El socarrón, que en ese instante escuchaba con atención grandísima un haz de pescaditos recién sacados del plato, vuélvese cortés y gravemente al dueño, respondiendo con toda formalidad:
-"Ruego a vuecencia me disculpe. Es el caso que, desde hace un año carezco de noticias de un amigo partido para el Amazonas, y preguntaba a estos habitantes del Atlántico si no tenían nuevas de él. Todos me responden, invariablemente, que cuando el buque en que viajaba mi amigo zarpó de Montevideo, no habían nacido aun, pero que algo de él han oído a sus abuelos, y añaden que haría bien en ponerme al habla con ellos. ¿No me daría vuecencia permiso para echar un parrafito con uno de esos pescadotes? (y señalaba los monstruos del centro de la mesa).

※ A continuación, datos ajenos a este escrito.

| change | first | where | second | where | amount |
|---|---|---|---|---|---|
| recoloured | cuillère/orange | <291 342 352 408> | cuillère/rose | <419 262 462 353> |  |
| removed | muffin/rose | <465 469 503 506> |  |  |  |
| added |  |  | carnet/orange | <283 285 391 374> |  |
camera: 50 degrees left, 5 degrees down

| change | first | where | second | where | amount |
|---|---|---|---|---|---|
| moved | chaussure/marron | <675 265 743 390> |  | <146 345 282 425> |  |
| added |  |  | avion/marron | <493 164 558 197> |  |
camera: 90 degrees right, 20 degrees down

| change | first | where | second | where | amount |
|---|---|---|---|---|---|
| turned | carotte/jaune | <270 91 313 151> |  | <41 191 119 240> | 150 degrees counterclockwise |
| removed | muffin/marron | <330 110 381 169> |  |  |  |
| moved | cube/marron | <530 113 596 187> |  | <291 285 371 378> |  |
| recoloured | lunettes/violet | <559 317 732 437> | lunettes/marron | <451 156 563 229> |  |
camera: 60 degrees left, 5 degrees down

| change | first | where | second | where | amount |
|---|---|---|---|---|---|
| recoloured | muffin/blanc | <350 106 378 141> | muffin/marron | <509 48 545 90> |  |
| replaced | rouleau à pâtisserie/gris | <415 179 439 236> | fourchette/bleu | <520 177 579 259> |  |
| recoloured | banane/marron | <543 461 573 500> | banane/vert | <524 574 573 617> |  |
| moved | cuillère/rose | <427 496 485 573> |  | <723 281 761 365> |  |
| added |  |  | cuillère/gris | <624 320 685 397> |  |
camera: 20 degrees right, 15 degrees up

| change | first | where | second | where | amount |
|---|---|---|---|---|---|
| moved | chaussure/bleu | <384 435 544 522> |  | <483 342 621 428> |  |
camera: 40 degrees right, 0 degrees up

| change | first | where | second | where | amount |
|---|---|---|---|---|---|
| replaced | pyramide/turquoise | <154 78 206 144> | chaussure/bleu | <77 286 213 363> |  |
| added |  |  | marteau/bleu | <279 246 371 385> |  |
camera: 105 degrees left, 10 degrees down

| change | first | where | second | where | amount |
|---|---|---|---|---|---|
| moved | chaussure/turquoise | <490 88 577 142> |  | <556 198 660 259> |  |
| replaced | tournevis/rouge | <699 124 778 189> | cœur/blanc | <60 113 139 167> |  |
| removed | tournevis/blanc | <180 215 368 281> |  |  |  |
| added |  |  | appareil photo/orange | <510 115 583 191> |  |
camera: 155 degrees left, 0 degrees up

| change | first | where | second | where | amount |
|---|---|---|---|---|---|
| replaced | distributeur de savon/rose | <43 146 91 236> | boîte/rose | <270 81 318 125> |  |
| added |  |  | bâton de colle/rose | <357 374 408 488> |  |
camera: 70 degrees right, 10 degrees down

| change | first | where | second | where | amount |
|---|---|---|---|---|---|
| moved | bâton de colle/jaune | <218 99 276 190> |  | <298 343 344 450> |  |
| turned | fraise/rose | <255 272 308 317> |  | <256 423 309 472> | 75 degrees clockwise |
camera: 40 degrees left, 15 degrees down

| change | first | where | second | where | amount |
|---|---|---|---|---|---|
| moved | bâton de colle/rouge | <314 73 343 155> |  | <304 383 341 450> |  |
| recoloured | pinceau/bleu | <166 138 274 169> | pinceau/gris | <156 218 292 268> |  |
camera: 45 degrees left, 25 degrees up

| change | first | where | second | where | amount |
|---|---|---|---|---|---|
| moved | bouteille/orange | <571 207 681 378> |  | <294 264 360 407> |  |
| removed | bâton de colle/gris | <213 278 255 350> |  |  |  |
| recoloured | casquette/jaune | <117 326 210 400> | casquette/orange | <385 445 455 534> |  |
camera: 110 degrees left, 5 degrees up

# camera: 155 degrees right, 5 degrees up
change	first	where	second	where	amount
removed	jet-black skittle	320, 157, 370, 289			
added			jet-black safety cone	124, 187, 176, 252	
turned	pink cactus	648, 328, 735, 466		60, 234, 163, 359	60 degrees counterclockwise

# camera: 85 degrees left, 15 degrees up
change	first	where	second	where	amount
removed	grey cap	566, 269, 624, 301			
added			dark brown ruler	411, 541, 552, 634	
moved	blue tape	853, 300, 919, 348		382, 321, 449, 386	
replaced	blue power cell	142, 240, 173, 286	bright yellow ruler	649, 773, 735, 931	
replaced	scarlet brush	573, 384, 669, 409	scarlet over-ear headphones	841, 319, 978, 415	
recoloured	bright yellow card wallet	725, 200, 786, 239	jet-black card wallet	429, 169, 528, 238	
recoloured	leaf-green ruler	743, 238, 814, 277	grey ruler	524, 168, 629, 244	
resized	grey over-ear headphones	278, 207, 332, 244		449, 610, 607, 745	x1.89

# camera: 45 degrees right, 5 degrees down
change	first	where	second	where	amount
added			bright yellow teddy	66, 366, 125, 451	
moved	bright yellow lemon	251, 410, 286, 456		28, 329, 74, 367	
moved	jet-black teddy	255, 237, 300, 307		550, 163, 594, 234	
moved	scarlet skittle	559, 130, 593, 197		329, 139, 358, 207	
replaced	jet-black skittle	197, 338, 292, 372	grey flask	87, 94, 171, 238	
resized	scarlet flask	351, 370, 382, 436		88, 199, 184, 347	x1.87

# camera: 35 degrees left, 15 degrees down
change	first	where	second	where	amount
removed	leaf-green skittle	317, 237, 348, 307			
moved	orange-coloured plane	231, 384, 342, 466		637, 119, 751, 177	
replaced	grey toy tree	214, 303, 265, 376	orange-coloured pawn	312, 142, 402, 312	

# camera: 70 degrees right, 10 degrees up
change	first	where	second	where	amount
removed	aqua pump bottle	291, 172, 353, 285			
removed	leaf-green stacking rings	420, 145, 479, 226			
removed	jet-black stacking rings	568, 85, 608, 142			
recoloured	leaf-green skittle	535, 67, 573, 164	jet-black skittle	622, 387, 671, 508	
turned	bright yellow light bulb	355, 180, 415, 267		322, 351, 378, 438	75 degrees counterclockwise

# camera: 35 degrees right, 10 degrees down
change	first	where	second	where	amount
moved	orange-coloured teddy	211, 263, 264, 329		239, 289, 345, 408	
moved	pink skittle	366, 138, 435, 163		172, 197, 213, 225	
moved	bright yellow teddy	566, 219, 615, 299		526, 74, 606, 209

Una carcajada homérica del anfitrión y otros gargantúas que estaban alegres con el zumo de vid, fué la respuesta, completada y ratificada con el envío del fuentón que contenía un par de tiburones en salsa y con rajas de limón.
Estos escualos, que conocían palmo a palmo el océano, le refirieron mil naufragios, dándole todos los nombres de descubridores de mundos y buscadores de Eldorados y Fuentes de Juvencio que hubiesen surcado el Atlántico de cien años acá. La conversación duró dos horas, veinte minutos, diez segundos, seis quintos, exactamente, regada con vino carlón y controlada con cronómetro Pavia. Se teme que la dará a la imprenta un día de estos.